● **WORK INSTRUCTION**: Extract each line of the rows below that contains the string "There", treating uppercase and lowercase letters as distinct.
[PROVIDED RECORDS]
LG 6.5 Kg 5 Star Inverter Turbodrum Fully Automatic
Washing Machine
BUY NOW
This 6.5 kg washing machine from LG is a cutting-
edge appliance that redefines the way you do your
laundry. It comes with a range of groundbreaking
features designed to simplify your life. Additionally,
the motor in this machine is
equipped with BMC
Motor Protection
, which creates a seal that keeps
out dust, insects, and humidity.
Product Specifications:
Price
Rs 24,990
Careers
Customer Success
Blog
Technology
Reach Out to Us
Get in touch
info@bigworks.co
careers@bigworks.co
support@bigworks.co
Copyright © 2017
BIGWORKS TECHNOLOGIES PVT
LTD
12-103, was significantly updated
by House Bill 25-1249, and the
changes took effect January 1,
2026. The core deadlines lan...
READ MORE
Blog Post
[/PROVIDED RECORDS]
[PROVIDED RECORDS]
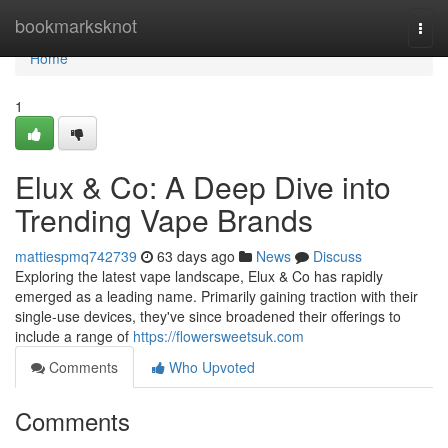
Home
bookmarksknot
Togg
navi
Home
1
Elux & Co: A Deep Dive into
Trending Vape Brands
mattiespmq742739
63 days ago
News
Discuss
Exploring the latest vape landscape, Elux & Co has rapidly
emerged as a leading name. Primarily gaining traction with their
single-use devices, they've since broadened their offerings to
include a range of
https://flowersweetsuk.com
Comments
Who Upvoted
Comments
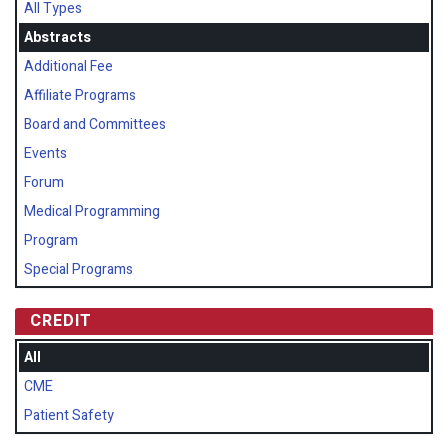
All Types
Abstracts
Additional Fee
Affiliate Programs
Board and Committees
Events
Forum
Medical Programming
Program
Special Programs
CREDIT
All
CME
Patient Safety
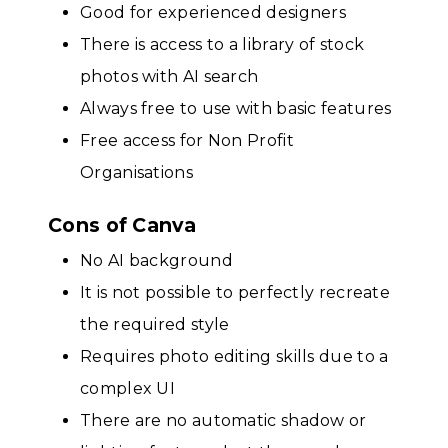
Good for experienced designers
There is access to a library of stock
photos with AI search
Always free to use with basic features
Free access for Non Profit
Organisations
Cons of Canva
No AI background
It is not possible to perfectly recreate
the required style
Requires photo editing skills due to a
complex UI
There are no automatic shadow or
[/PROVIDED RECORDS]
[PROVIDED RECORDS]
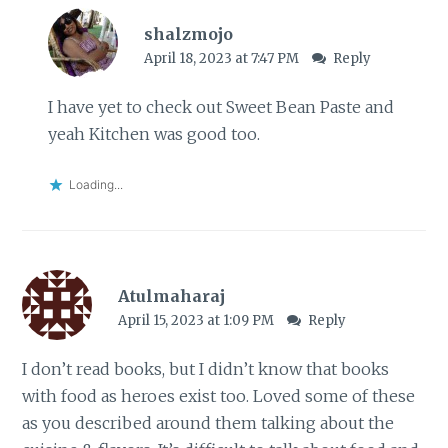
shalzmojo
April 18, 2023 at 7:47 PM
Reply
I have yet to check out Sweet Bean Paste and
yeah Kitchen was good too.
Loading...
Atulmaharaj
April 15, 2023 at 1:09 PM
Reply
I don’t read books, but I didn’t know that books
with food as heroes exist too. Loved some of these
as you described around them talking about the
[/PROVIDED RECORDS]
● **WORKED SOLUTION**:
There is access to a library of stock
There are no automatic shadow or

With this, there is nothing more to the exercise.